On November 15, 2016, the Department of Homeland Security (DHS) issued guidance on how to secure an IoT environment. Shortly thereafter, the National Institute of Standards and Technology (NIST) issued recommendations that complement the DHS document. For the nontechnical crowd, the DHS guidance is a bit more approachable but both sets of recommendations represent important starting points when it comes to addressing the risks associated with IoT devices.
The advice issued by the DHS and the NIST can help health care organizations strengthen their risk management programs, including assessing the up-front risks associated with implementing IoT devices.
Measures in Place
While attacks can’t always be prevented, failing to be prepared is inexcusable. Preparation should include having a list on hand—as part of the security incident response plan—of vendors that can assist when an attack occurs. For example, forensics vendors and those schooled in shutting down a distributed denial of service (DDoS) attack can be invaluable.
Besides having a good defense in place, health care organizations must implement fully tested (the time to test plans is before an attack occurs) security incident response, disaster recovery, and business continuity plans. In addition, staff must be trained on their duties in the event of an attack, especially members of the security incident response team. A quick response to an IoT attack helps mitigate the risk and potential harm.
An IoT attack can come in several forms, including a DDoS attack, such as was used in the Dyn incident; the disablement of a power plant; or illegal access to PHI.
Don’t ignore the value of encryption. If PHI is encrypted when it’s transmitted or stored in the EHR, it’s difficult for hackers to gain access. And encryption is often something within an organization’s control.
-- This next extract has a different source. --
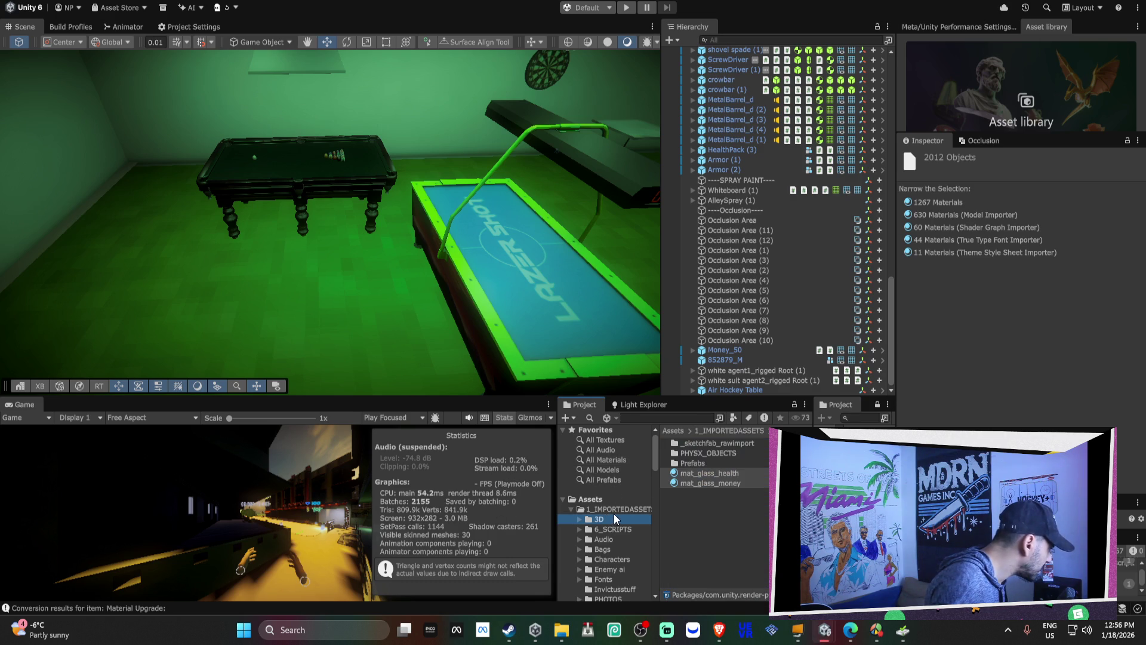
scroll(614, 514, "down", 1)
left_click(578, 572)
It’s easy to encrypt mobile devices and portable media, and many EHRs have the capability to encrypt at-rest or stored data.
When conducting a periodic risk analysis, take notice of where PHI is stored and whether it should be encrypted. If the organization is pursuing EHR incentive dollars, it’s important to note examining the risk to stored PHI is mandated in meaningful use stage 2.
In the end, sound risk management, staff training, and incident response planning are key to preventing and responding to attacks associated with IoT devices. A risk management program is neither a one-time event nor static. Risks are constantly changing as new attack methods are being developed.
Staff training is too often overlooked. Staff who see the same dry PowerPoint training every year as part of their HIPAA refresher course will soon tune out. General training isn’t enough. Training needs to highlight phishing and other attack vectors that may have an adverse impact on the organization’s security.
Attacks will continue, and because measures to prevent IoT breaches are not a sure thing, health care organizations must develop and test plans that can be executed quickly. If critical systems fail, the incident response plan must tie directly into solid disaster recovery and business continuity plans.